Her body continues to move at a lethargic pace, her mobility still limited. She has, however, been moving constantly and has now covered a considerable distance since leaving the crowd on the motorway. The dog trapped in the car – the cause of the disturbance which originally drew the large mass of cadavers to the scene – became quiet after several hours. Many of the dead, Amy’s corpse included, gradually drifted away. By pure chance Amy’s body continued to follow the route of the road forward. Although she has subsequently come across numerous blockages and occasional distractions, she has kept moving in the same general direction and has covered several miles.
As time has progressed so she has continued to regain further control over her movements. She now walks with slightly more fluidity and speed although her muscles and nerves are continuing to decay. Her limbs – previously stiff, awkward and largely inflexible – are now able to bend and flex to an extent, although her overall range of motion is still severely limited. She can draw her hands into fists and can move her fingers independently.
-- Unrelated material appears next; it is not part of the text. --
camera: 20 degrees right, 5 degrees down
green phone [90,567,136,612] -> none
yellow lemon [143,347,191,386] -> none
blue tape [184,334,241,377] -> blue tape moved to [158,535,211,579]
There has been a substantial increase in the number of voluntary head movements she makes, suggesting Amy is aware of the direction of sound.
The long and wide motorway, straight for a considerable distance, slowly curved around to the right as it merged with another major road which skirted the centre of the city of Rowley. Amy’s body, however, did not change course. Instead, she continued to move in a relatively straight line, leaving the tarmac then tumbling down a grassy embankment. After managing to get up again, she crossed the width of a field, stumbled through an open gate, then found herself following a narrow gravel path which ran alongside an isolated bungalow. After walking the length of the gravel path, she reached another road. The steep banks on either side of the road have channelled Amy’s corpse and prevented her from going in any other direction but forward.
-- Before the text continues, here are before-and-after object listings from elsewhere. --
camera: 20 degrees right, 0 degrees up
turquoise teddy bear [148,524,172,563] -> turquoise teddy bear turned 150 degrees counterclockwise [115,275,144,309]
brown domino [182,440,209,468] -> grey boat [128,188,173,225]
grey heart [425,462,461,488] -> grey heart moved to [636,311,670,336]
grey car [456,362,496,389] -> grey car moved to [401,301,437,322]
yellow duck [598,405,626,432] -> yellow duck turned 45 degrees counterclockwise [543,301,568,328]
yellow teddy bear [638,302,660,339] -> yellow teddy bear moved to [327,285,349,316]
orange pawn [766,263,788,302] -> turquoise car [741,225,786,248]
The process of decay, combined with the physical toll of the distance travelled, has caused the condition of her body to deteriorate considerably. Amy’s skin is now extremely discoloured. The chemical reactions continuing to occur throughout her body have manifested themselves as numerous weeping sores and lesions. In the fall down the embankment, her corpse sustained a number of lacerations to the right hand and arm, her upper torso and also her face. Thick, congealed blood has slowly seeped, rather than poured, from these cuts. Her circulatory and respiratory systems are no longer operational; blood is no longer being pumped around her body.
Amy’s self-awareness has increased. Although still at an extremely rudimentary level, she is now aware of her own general shape and size and compensates for her mass whilst moving. She can now use her hands (but not yet her fingers) to move obstructions with limited success. Her balance has also improved although she is still occasionally unsteady on her feet and has difficulty on uneven ground.
A sudden heavy downpour of rain has drenched Amy’s body and she’s struggling to cope with the steep gradient of a road down a hillside. A canopy of trees hangs overhead which, coupled with the increased cloud cover, has substantially reduced the amount of available light. The loud, echoing sound of the rain hitting the leaves overhead is confusing Amy. She is surrounded by noise. She moves her head constantly, trying to identify the source of the directionless sound.
Both of Amy’s feet are bare and the exposed flesh is wearing away. She leaves a bloody residue on the ground with virtually every footstep. Already there are insects feeding off her and the many other corpses scattered around the countryside. Amy’s body has just passed another corpse, this one trapped in the wreckage of a car. Over the course of the last seven days it has been ravaged by scavenging animals. The sheer amount of dead meat which is now available will inevitably prove an unexpected benefit to many millions of predators and parasites. It is likely that, over the coming months, the population of these creatures will increase massively. The lack of any form of pest control will further allow their numbers to multiply unchecked. It is still very early days, but it is already clear the removal of almost all of the human population is having an unprecedented effect on the ecosystem.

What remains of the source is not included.